O ponto de partida é ambicioso. Antes de qualquer português começar a receber a devolução da sobretaxa de IRS, há um número que é preciso ultrapassar: 27.658,80 milhões de euros. É esta a meta de receitas de IVA e IRS que o Governo prevê arrecadar em 2015, segundo a estimativa inscrita no Orçamento do Estado. Parte ou tudo o que exceder esse valor será retribuído aos portugueses em 2016. A receita fiscal precisa de crescer 770 milhões acima do previsto para que a devolução seja total.  

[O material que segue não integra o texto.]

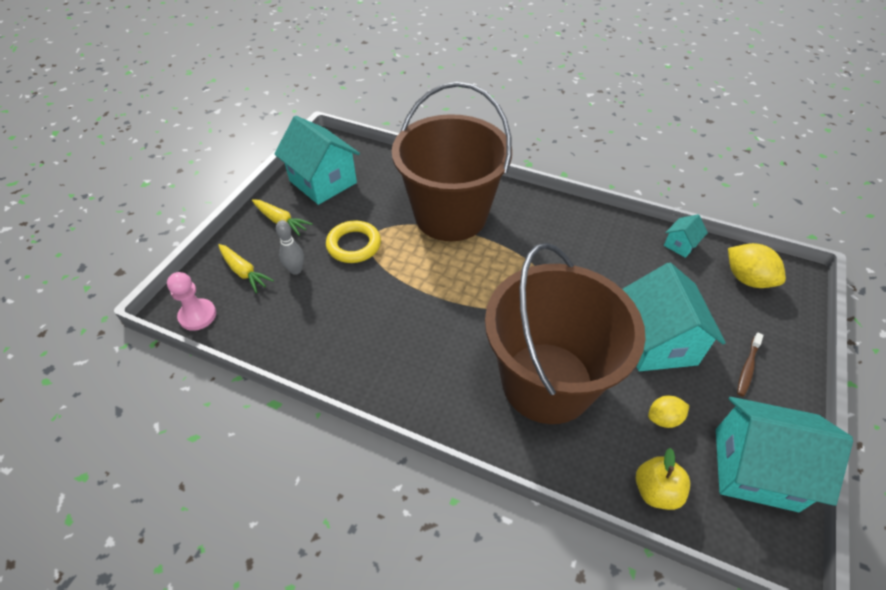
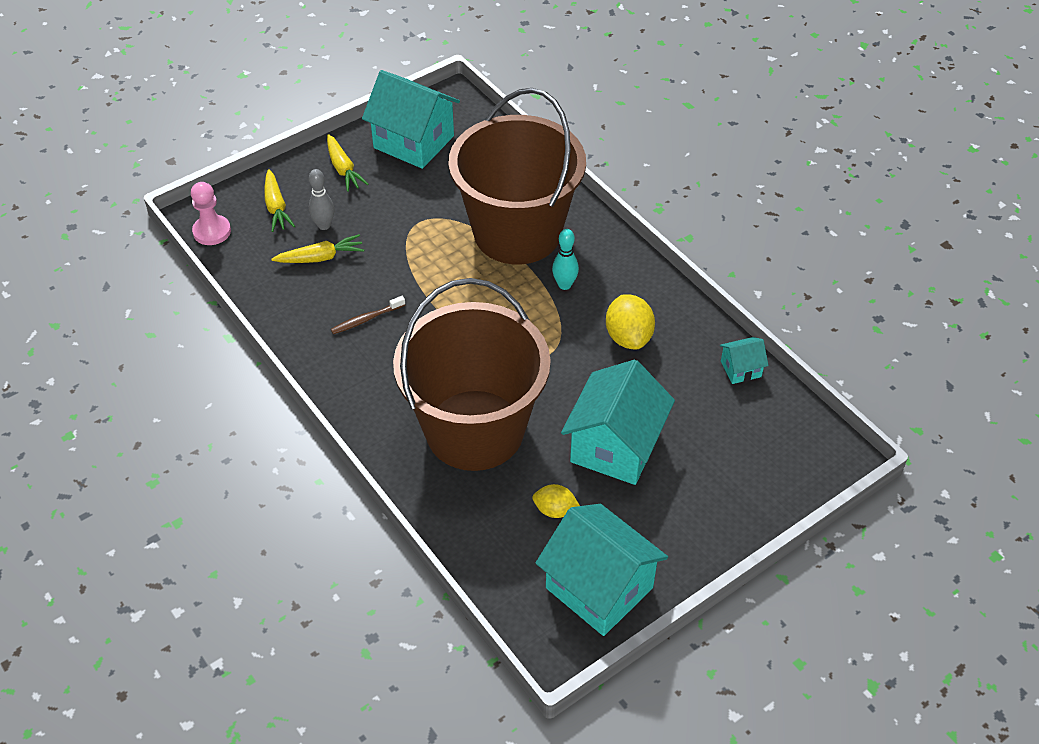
camera: 30 degrees right, 0 degrees up
(312, 297) = (321, 257): none -> yellow carrot
(323, 182) = (414, 142): turquoise house -> turquoise house turned 45 degrees counterclockwise
(354, 245) = (395, 223): yellow ring -> none
(515, 238) = (564, 285): none -> turquoise bowling pin
(656, 491) = (491, 557): yellow apple -> none
(747, 279) = (778, 435): yellow lemon -> yellow lemon (628, 337)
(747, 367) = (684, 511): brown toothbrush -> brown toothbrush (366, 319)

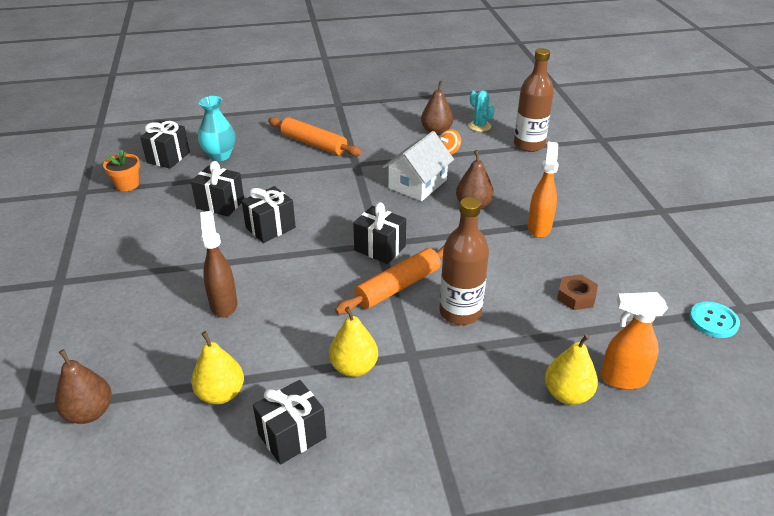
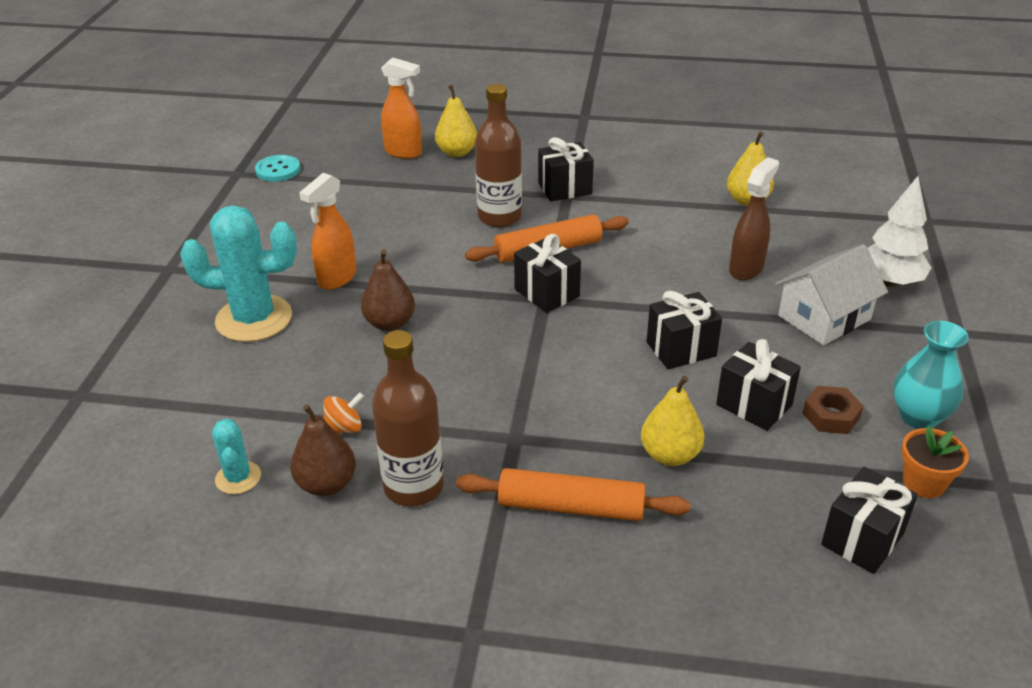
camera: 160 degrees left, 0 degrees up
(89, 412) = (865, 208): brown pear -> none
(98, 318) = (889, 281): none -> white tree
(220, 156) = (758, 519): turquoise vase -> turquoise vase (919, 417)
(223, 304) = (746, 269): brown spray bottle -> brown spray bottle turned 150 degrees counterclockwise
(292, 436) = (688, 168): black gift -> black gift (565, 188)
(314, 144) = (571, 507): orange rolling pin -> orange rolling pin turned 45 degrees counterclockwise
(354, 367) = (623, 197): yellow pear -> yellow pear (670, 455)
(417, 184) = (440, 374): white house -> white house (824, 317)
(529, 145) = (203, 411): brown bottle -> brown bottle (413, 486)
(561, 191) = (254, 319): none -> turquoise cactus
(576, 296) = (375, 208): brown nut -> brown nut (831, 415)

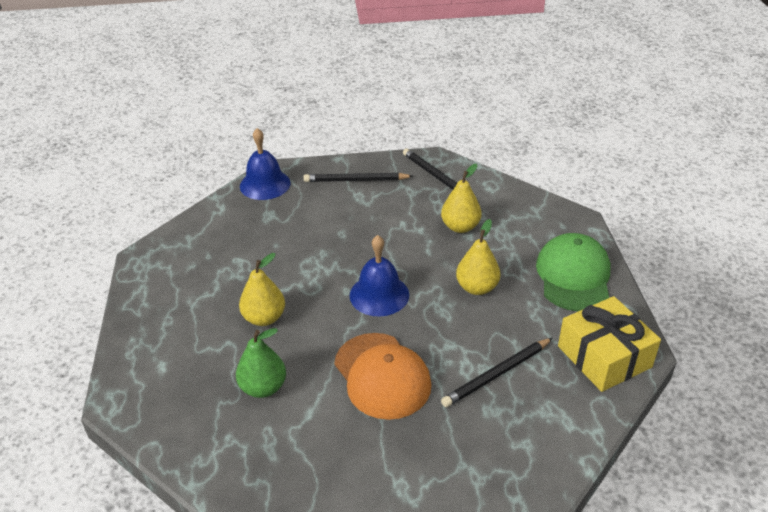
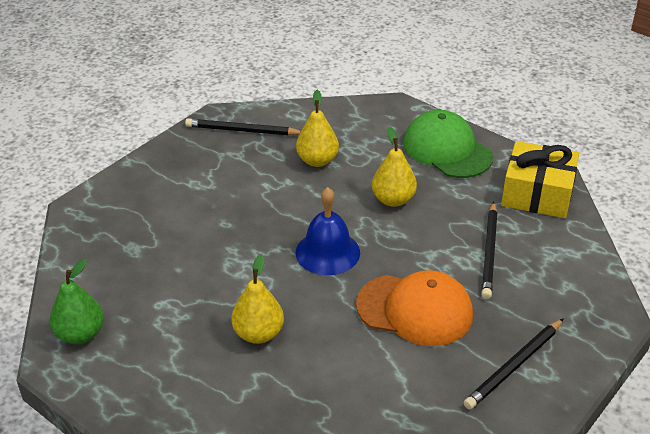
camera: 45 degrees left, 0 degrees up
(263, 387) = (338, 385): green pear -> green pear (80, 334)
(265, 184) = (87, 223): blue bell -> none
(356, 180) = (173, 172): black pencil -> black pencil (514, 366)

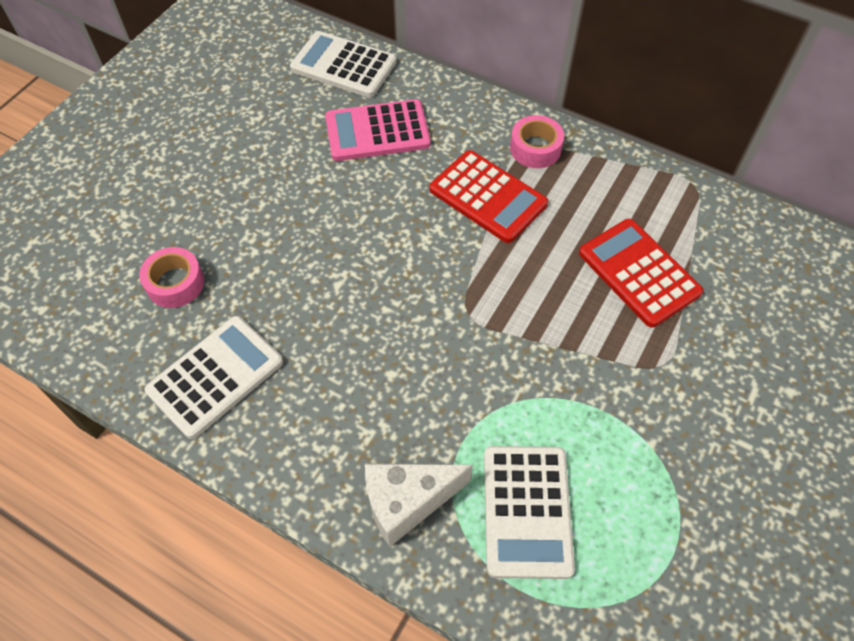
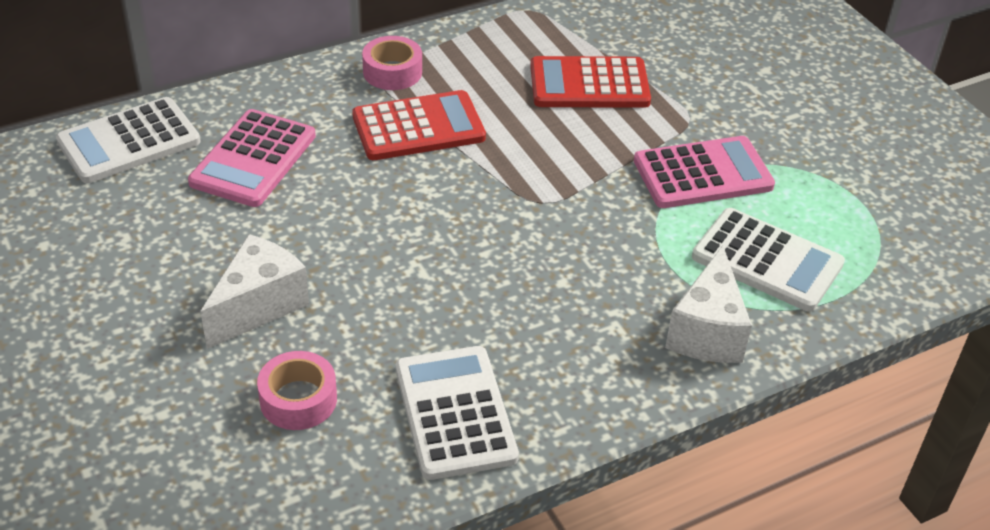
camera: 60 degrees left, 15 degrees down
(243, 215) = (258, 306): none -> white cheese
(598, 409) = (703, 174): none -> pink calculator

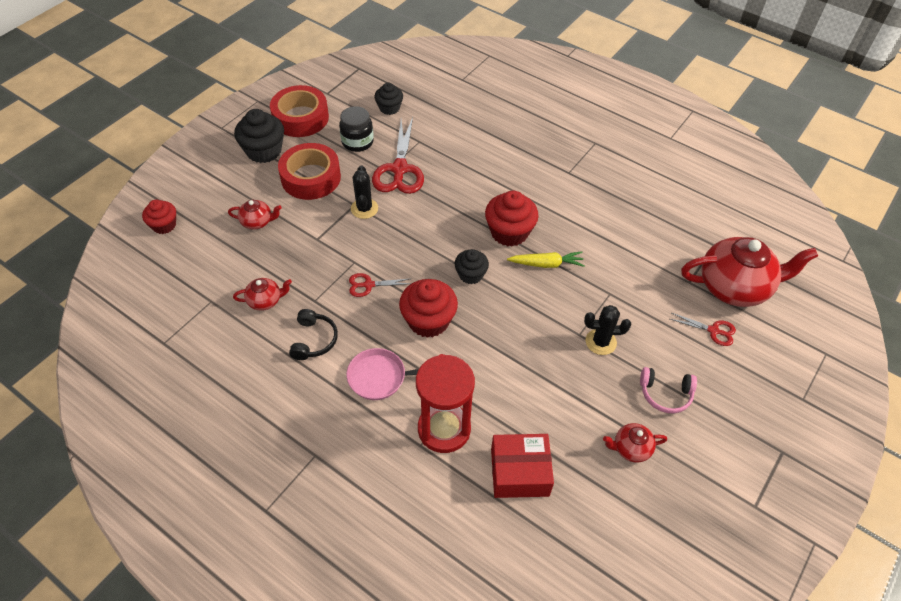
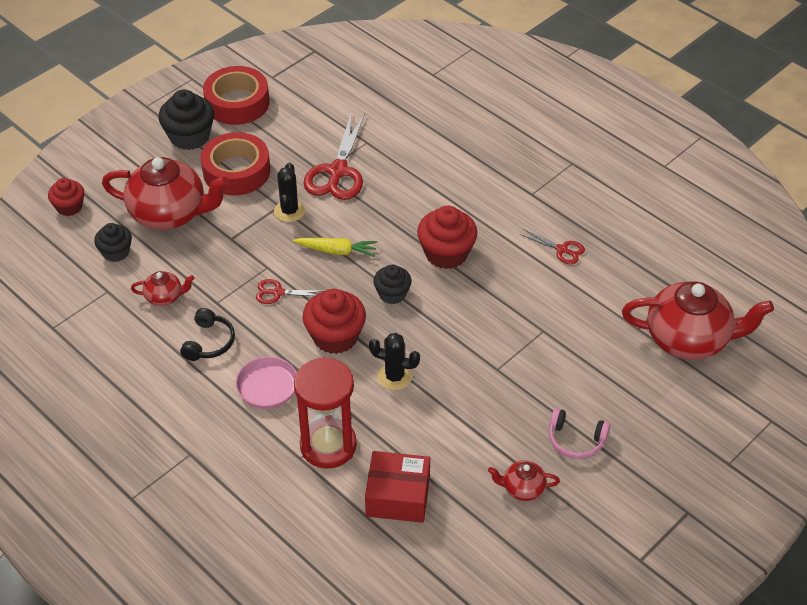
camera: 10 degrees right, 5 degrees down
(257, 222) = (170, 214): red teapot -> red teapot, size x2.17
(357, 142) = (296, 136): black jar -> none
(389, 108) = (340, 101): black cupcake -> black cupcake (116, 252)
(546, 264) = (480, 292): yellow carrot -> yellow carrot (336, 251)
(601, 342) = (519, 379): black cactus -> black cactus (394, 377)
(713, 331) = (649, 382): red scissors -> red scissors (562, 250)

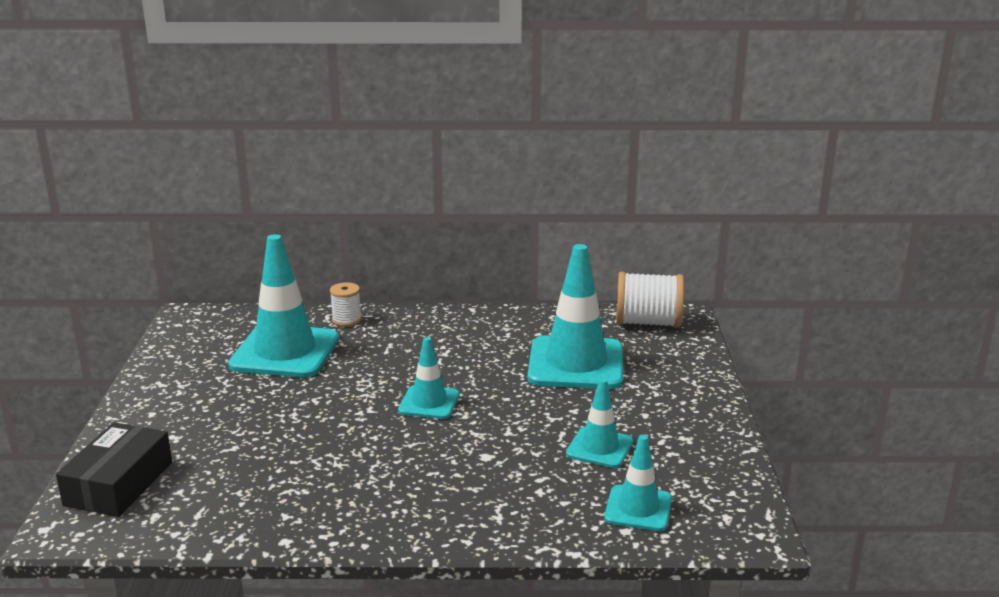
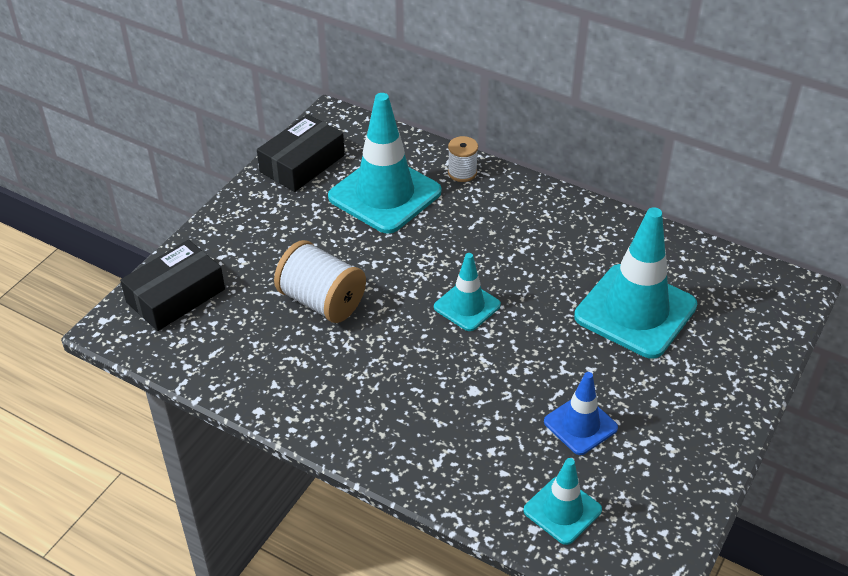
camera: 30 degrees right, 20 degrees up
(182, 353) = (302, 163): none -> black box
(599, 448) = (580, 425): turquoise traffic cone -> blue traffic cone
(648, 323) = (750, 284): white spool -> white spool (322, 301)

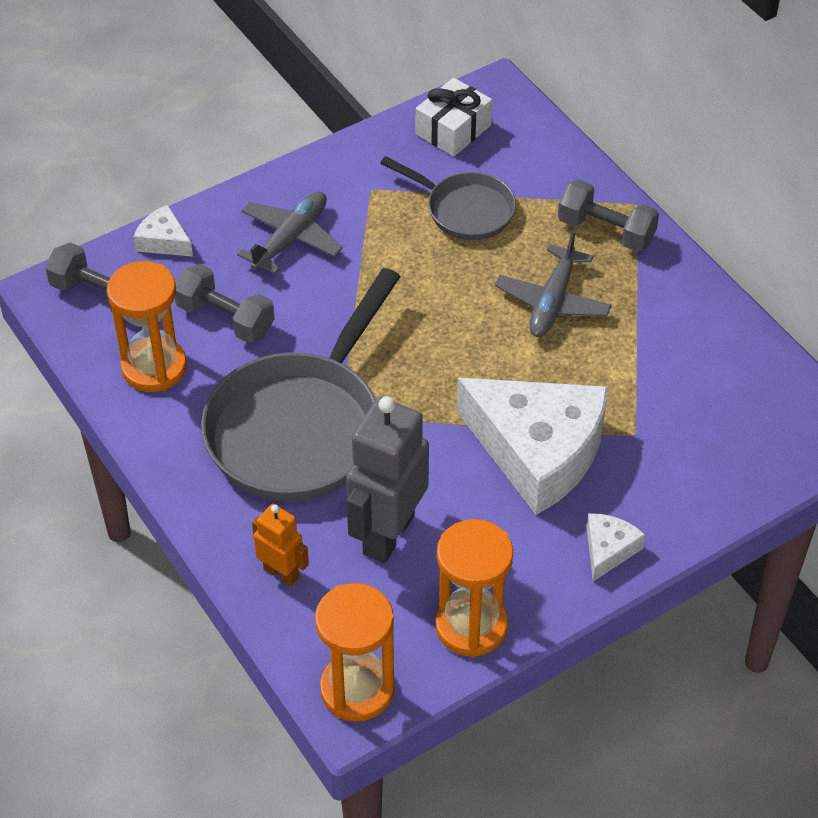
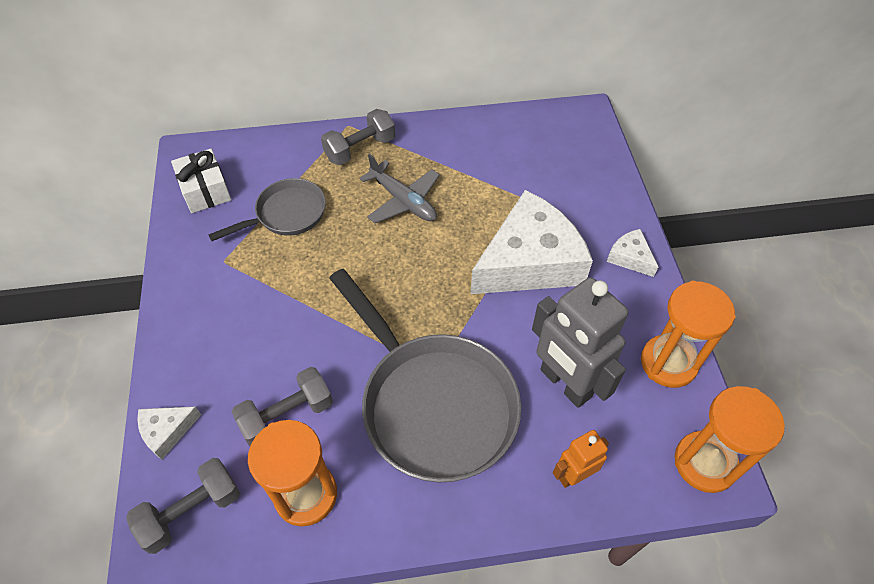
camera: 65 degrees left, 5 degrees up
(291, 238) = (234, 334): grey plane -> none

A meta definida pelo Governo para a receita fiscal a encaixar em 2015 está quase mil milhões acima da última previsão para este ano. É preciso que o combate à fraude e à evasão fiscal seja, de facto, extraordinário.

As contas vão ser feitas no final de janeiro de 2016. Tudo dependerá peso que o aumento da receita fiscal tenha quando comparada com o total arrecadado pela cobrança da sobretaxa. Daí, será definida uma percentagem de devolução aos contribuintes.

Quanto podemos receber de volta?

Se a receita de IRS e IVA chegar, por exemplo, aos 28 mil milhões de euros em 2015, o aumento da receita fiscal é de 341 milhões de euros e representa 45% do valor total da sobretaxa.

Para se ter uma ideia dos valores reais em causa, o efeito deste crédito fiscal numa família em que cada um dos membros do casal recebe 1.000 euros é uma devolução de 88,81 euros.

Para já, são meras especulações. Só em janeiro de 2016 se saberá quanto é que o Estado conseguiu efetivamente encaixar. De qualquer modo, a concretizar-se, este crédito fiscal é inédito em Portugal. É a primeira vez que o excesso de cobrança de impostos não serve de almofada para o défice.

Os contribuintes poderão, assim, ter a esperança de verem devolvida em 2016 a sobretaxa retida em 2015. Mas, note-se, nesse ano já estará em funções um novo Governo.